Representatives of the crypto and banking industries will meet with legislative staff on Thursday and Friday to review the revised compromise language on stablecoin dividend provisions in the market structure bill, three people familiar with the plans told CoinDesk.
Industry representatives first saw the compromise language, led by Sens. Angela Alsobrooks (D-Md.) and Thom Tillis (RN.C.), last week. At the time, the proposed compromise banned dividends based solely on stablecoin balances, but allowed companies to pay dividends based on activities. The crypto industry had some problems with the language.
Politico first reported the meetings took place earlier Thursday.
The text was originally expected to be released this week, but that is now unlikely. Crypto in America first reported that the text release would be delayed on Wednesday.
An individual familiar with the matter told CoinDesk earlier this week that parts of the language were still being negotiated. Another person told CoinDesk late last week that some of the crypto industry’s desired changes were largely technical tweaks to clarify details, rather than substantive changes around the treatment of dividends.

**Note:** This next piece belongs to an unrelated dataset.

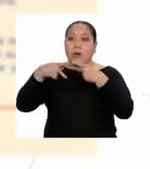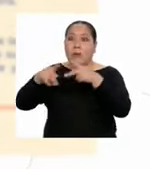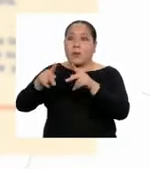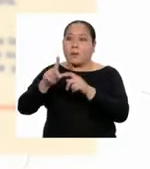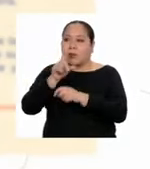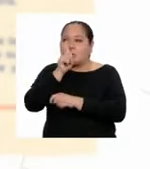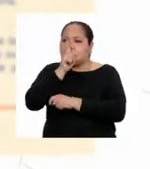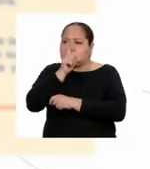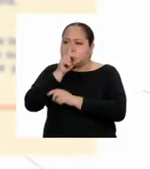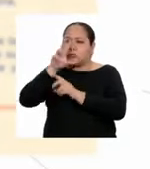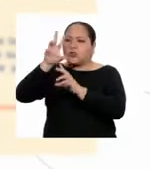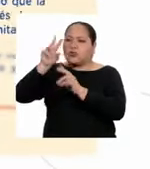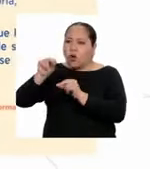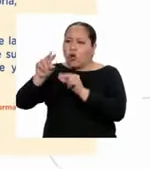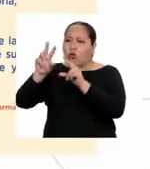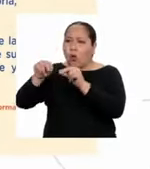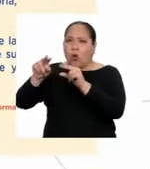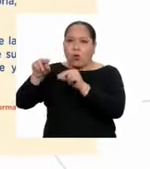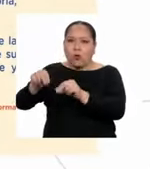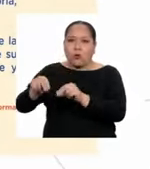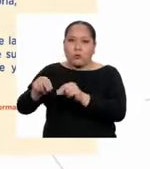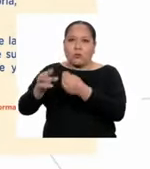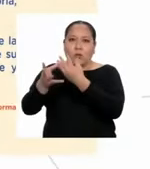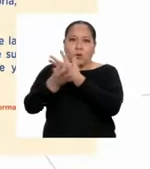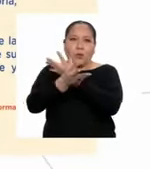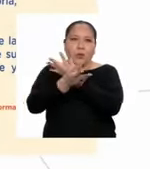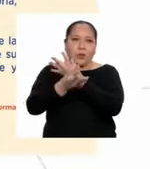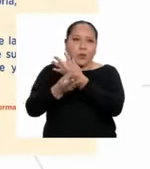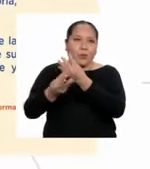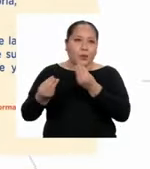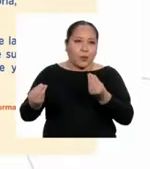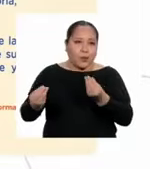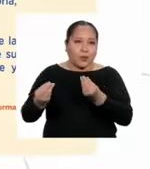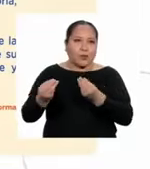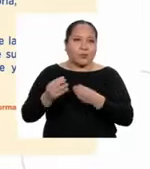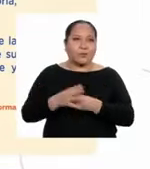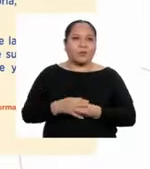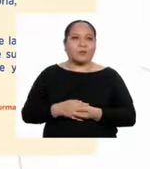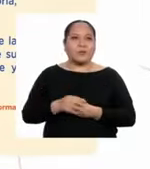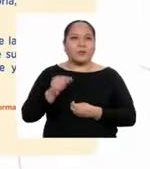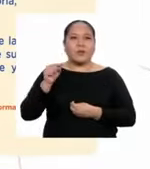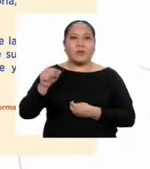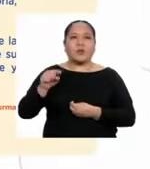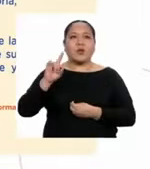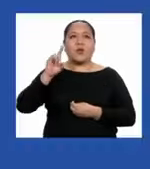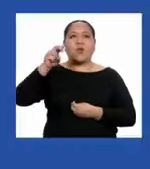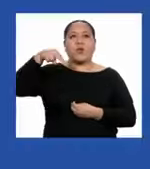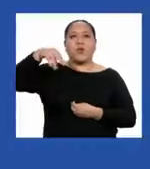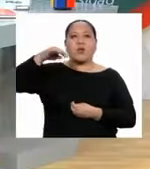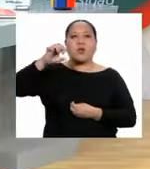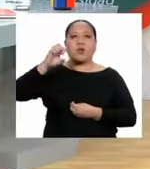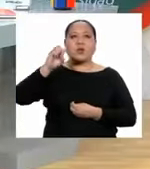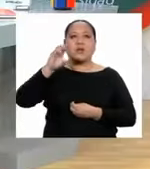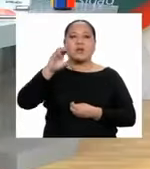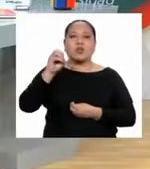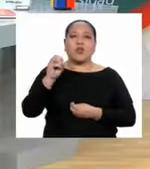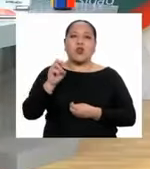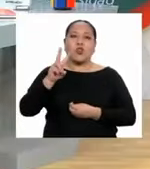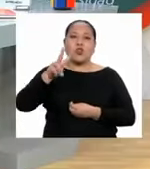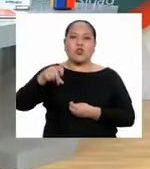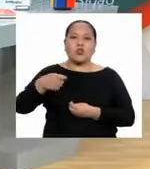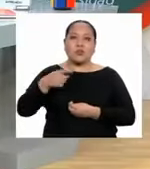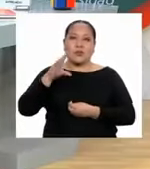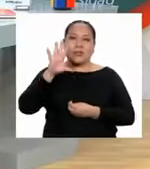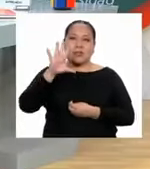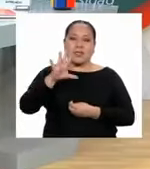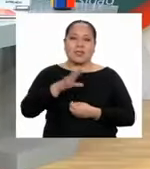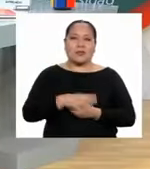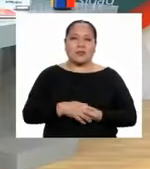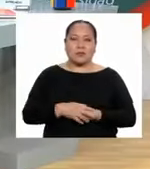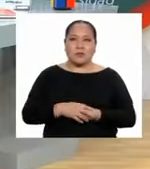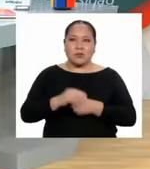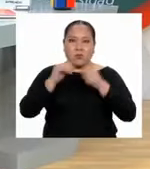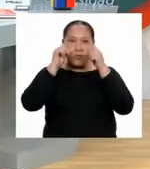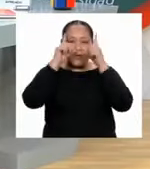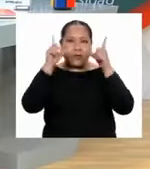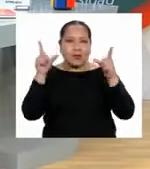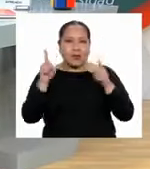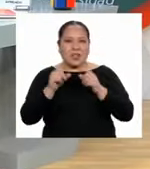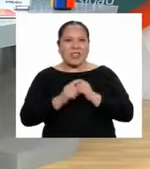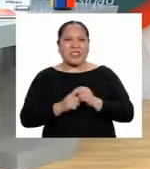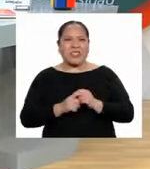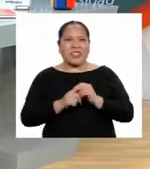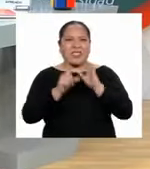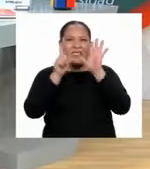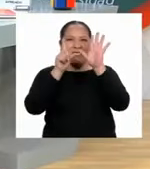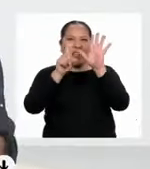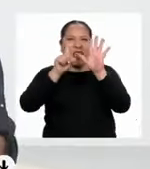desaparecer. Adaptación de diversidad cultural, UNESCO 2005. ¡Increíble! ¡6.000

It was not clear at press time what actual changes were made or when the text might be released to the public.
Sen. Cynthia Lummis (R-Wyo.) said last month that she expected a markup hearing — where lawmakers will debate the bill, possible amendments and vote on whether to advance the legislation to the full Senate — later in April. According to Senate Banking Committee rules, the bill must be published at least 48 hours before the hearing.
While the stablecoin dividend and reward are the most prominent issues delaying the adoption of the Market Structure Law, other concerns remain. These include how exactly decentralized finance (DeFi) can be defined and regulated in the bill, and whether it will address the involvement of US President Donald Trump’s family in various crypto projects.